■ Task directions: Return all of the data exactly, with nothing left out but the pictures.

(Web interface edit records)
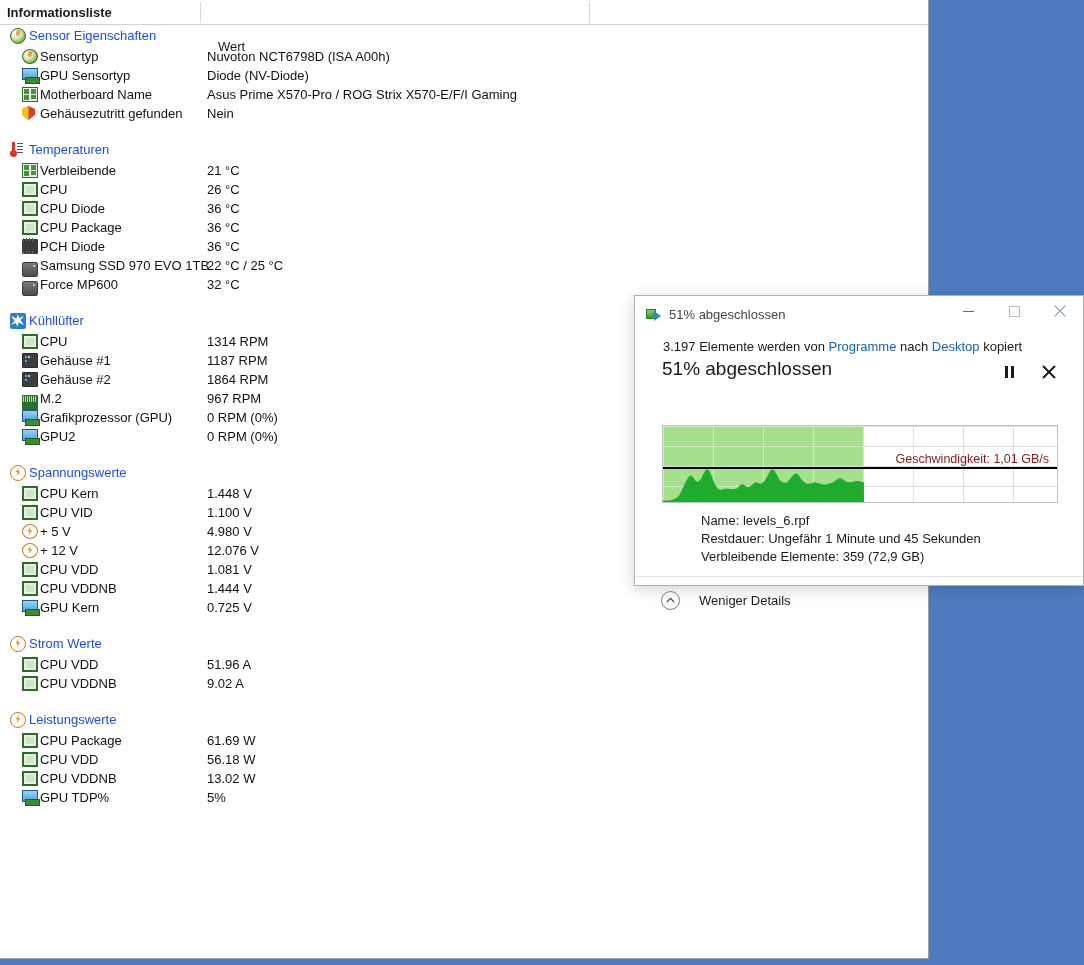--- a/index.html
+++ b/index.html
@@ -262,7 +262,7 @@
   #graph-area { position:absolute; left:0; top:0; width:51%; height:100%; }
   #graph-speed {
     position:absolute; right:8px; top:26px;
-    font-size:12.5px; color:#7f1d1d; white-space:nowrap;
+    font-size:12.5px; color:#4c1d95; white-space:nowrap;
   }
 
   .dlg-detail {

■ Exercise solution:
--- a/index.html
+++ b/index.html
@@ -262,7 +262,7 @@
   #graph-area { position:absolute; left:0; top:0; width:51%; height:100%; }
   #graph-speed {
     position:absolute; right:8px; top:26px;
-    font-size:12.5px; color:#7f1d1d; white-space:nowrap;
+    font-size:12.5px; color:#4c1d95; white-space:nowrap;
   }
 
   .dlg-detail {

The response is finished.